**ACTION ITEM**
The response must match the data below exactly, line for line.

**Stored data entries**

- - - - - - -

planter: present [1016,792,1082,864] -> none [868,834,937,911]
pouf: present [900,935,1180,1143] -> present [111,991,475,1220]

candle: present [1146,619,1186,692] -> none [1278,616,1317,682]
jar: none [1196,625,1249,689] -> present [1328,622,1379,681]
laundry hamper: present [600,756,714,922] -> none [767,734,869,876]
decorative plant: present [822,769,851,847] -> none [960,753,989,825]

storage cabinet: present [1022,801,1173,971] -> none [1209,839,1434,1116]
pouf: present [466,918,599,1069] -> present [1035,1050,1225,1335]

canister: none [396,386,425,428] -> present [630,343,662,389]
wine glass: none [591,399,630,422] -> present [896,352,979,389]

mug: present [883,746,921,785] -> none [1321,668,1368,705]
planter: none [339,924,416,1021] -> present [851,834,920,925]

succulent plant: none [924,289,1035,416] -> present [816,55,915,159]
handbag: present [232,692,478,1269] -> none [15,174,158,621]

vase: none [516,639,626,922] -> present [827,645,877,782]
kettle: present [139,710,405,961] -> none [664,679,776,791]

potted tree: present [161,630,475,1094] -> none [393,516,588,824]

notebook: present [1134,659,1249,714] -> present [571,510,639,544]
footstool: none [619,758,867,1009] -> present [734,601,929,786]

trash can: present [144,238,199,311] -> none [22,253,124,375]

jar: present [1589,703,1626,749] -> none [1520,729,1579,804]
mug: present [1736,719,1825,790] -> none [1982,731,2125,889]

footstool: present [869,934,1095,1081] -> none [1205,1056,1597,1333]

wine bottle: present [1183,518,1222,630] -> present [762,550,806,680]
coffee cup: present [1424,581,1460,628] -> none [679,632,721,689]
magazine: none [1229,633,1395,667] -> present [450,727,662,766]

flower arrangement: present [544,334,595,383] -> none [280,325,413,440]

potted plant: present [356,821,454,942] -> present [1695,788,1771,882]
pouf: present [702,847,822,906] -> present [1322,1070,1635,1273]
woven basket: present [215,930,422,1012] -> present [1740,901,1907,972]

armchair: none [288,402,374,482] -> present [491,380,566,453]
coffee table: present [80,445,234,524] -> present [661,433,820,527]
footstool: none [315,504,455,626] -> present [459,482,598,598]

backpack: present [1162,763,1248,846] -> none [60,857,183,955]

- - - - - - -

**OUTPUT**
planter: present [1016,792,1082,864] -> none [868,834,937,911]
pouf: present [900,935,1180,1143] -> present [111,991,475,1220]

candle: present [1146,619,1186,692] -> none [1278,616,1317,682]
jar: none [1196,625,1249,689] -> present [1328,622,1379,681]
laundry hamper: present [600,756,714,922] -> none [767,734,869,876]
decorative plant: present [822,769,851,847] -> none [960,753,989,825]

storage cabinet: present [1022,801,1173,971] -> none [1209,839,1434,1116]
pouf: present [466,918,599,1069] -> present [1035,1050,1225,1335]

canister: none [396,386,425,428] -> present [630,343,662,389]
wine glass: none [591,399,630,422] -> present [896,352,979,389]

mug: present [883,746,921,785] -> none [1321,668,1368,705]
planter: none [339,924,416,1021] -> present [851,834,920,925]

succulent plant: none [924,289,1035,416] -> present [816,55,915,159]
handbag: present [232,692,478,1269] -> none [15,174,158,621]

vase: none [516,639,626,922] -> present [827,645,877,782]
kettle: present [139,710,405,961] -> none [664,679,776,791]

potted tree: present [161,630,475,1094] -> none [393,516,588,824]

notebook: present [1134,659,1249,714] -> present [571,510,639,544]
footstool: none [619,758,867,1009] -> present [734,601,929,786]

trash can: present [144,238,199,311] -> none [22,253,124,375]

jar: present [1589,703,1626,749] -> none [1520,729,1579,804]
mug: present [1736,719,1825,790] -> none [1982,731,2125,889]

footstool: present [869,934,1095,1081] -> none [1205,1056,1597,1333]

wine bottle: present [1183,518,1222,630] -> present [762,550,806,680]
coffee cup: present [1424,581,1460,628] -> none [679,632,721,689]
magazine: none [1229,633,1395,667] -> present [450,727,662,766]

flower arrangement: present [544,334,595,383] -> none [280,325,413,440]

potted plant: present [356,821,454,942] -> present [1695,788,1771,882]
pouf: present [702,847,822,906] -> present [1322,1070,1635,1273]
woven basket: present [215,930,422,1012] -> present [1740,901,1907,972]

armchair: none [288,402,374,482] -> present [491,380,566,453]
coffee table: present [80,445,234,524] -> present [661,433,820,527]
footstool: none [315,504,455,626] -> present [459,482,598,598]

backpack: present [1162,763,1248,846] -> none [60,857,183,955]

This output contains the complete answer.